Aspect ratio with large files, zoomed in still has wrong aspect ratio?

shogo wrote on 6/17/2003, 12:17 AM
Hi guy's I made a large 3600x3600 Photoshop file, put in lots of frame grabs from video clips in it but when I import it into vegas it's aspect ratio is a square even when I zoom way in. I can use they maintain aspect ratio option but it stretches my picture. I didn't realize when I made the file that because of the sqaure shaped aspect of it that even zoomed in it still would try and use that aspect ratio. Is there a way around this or is it just a redo????????????

Comments

FuTz wrote on 6/17/2003, 7:53 AM

Using the Pan/Crop tool, did you UNchecked the "stretch to fill frame" box?
In brief:
-do you put that picture on timeline?
-do you use the Pan/Crop tool and are sure to place the first key at the *beginning* of the clip on timeline?
-did you CHECK the "maintain aspect ratio" box?
-did you UNchecked the "stretch to fill frame" box?

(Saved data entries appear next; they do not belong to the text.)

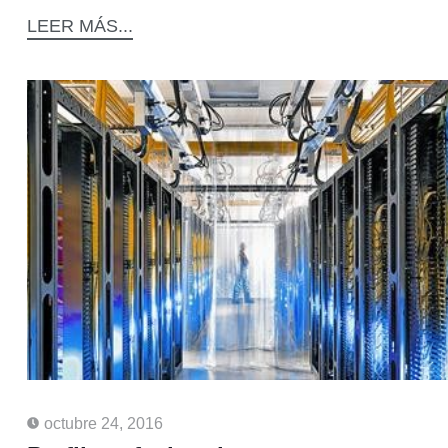
LEER MÁS...
octubre 24, 2016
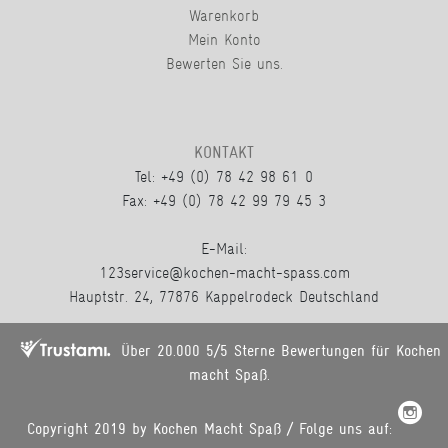
Warenkorb
Mein Konto
Bewerten Sie uns.
KONTAKT
Tel: +49 (0) 78 42 98 61 0
Fax: +49 (0) 78 42 99 79 45 3
E-Mail:
123service@kochen-macht-spass.com
Hauptstr. 24, 77876 Kappelrodeck Deutschland
Über 20.000 5/5 Sterne Bewertungen für Kochen
macht Spaß.
Copyright 2019 by Kochen Macht Spaß / Folge uns auf:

Everything should work fine if you follow all those steps...

Oh yeah, and your preview window background color, did you just selected the gray or white background just to checkout if that is not a wrong "reading" you get with a black background that matches your picture borders?
mikkie wrote on 6/17/2003, 8:57 AM
'nother thing to try is setting the pixel aspect of your picture - right click on it in the timeline and select properties -> go to the 2nd tab. Try setting it to match your proj ratio, which should already match your imported footage. Then do a short test render to make sure nothing is stretched.
shogo wrote on 6/17/2003, 7:30 PM
Thanks for the great responses but none of them worked, but what did was to change in the Pan/Crop presets use the 4:3 Standard TV aspect ratio and it fills all but just barley the top and bottom which is fine because I will be outputting to DVD and the action safe areas are still visable. Very cool and thanks guys for the suggestions it got me thinking.
SonyDennis wrote on 6/20/2003, 5:12 PM
right-click in image, select "Match Output Aspect".